Mexico’s cuisine has long been overshadowed by the greasy Tex-Mex burritos and nachos sold around the world, but efforts to refine its image are now beginning to pay off.

A new gastronomy festival in Morelia, Michoacan, in western Mexico, at the end of May, aims to give their efforts a further boost to be enjoyed by locals and tourists alike.

Five months after Mexican gastronomy joined the ranks of pre-Hispanic monuments winning special recognition from the UN cultural body, Unesco, a restaurant serving up Mexican dishes has for the first time been named among the world’s top 50 eateries.

The Pujol joins another restaurant also in an upscale district of Mexico City, which serves up Basque fusion cuisine, which made it onto the list last year.

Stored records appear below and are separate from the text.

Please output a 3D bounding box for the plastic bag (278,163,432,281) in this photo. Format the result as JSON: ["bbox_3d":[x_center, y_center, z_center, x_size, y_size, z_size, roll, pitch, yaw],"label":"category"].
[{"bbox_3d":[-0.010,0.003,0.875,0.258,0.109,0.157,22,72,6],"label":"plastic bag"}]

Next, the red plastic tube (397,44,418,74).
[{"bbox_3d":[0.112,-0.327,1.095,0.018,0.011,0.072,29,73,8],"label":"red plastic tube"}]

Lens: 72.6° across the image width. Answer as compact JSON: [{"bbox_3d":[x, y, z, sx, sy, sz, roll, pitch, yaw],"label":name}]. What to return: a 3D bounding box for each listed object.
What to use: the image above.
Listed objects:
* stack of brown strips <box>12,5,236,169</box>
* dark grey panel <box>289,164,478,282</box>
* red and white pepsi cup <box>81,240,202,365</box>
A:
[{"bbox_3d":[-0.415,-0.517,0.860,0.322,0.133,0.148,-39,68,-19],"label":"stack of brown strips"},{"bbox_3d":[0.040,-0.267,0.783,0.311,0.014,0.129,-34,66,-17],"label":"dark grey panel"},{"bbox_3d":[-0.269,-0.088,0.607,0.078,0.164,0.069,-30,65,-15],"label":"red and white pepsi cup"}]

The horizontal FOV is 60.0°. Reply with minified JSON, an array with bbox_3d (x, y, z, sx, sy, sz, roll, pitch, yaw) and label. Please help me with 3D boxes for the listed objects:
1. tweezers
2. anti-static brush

Since pre-Hispanic times, Mexican dishes have drawn on a wealth of ingredients, including many varieties of corn, beans and chili peppers, as well as native tomatoes, avocados or cocoa.

But top chefs are increasingly mixing up traditional recipes to give them a modern twist.

“People think that Mexican food is heavy, that you have to go on a diet of lettuce three days before you eat it,” said Enrique Olvera, owner of Pujol which made the S.Pellegrino World’s 50 Best Restaurants list in April.

“We’re looking for a new experience,” Mr Olvera said, using tweezers to assemble a starter of bean dip, roast tomato skin, zucchini, cheese, oil from the Pipicha herb – similar to cilantro – and tiny toasted Jumiles bugs.

The 35-year-old has inspired a generation of Mexican chefs and won widespread acclaim in the 11 years since Pujol opened.

The minimalist restaurant is located in the capital’s Polanco district, also home to Biko, a Basque restaurant and the only other one in Mexico ever to make the top 50 best restaurant list compiled by more than 800 industry experts.

Pujol recently received a visit from Irish rocker and U2 frontman Bono, who choose to celebrate his birthday there.

“The fact that there’s a Mexican restaurant in the top 50 means that the world is changing,” said Mr Olvera, who is at the forefront of a movement of chefs, professors and foodies altering perceptions of Mexican food and drink.

Smart restaurants and cooking schools here have long favoured foreign cooking, particularly from France, but Mexican cooking classes have increased in recent decades.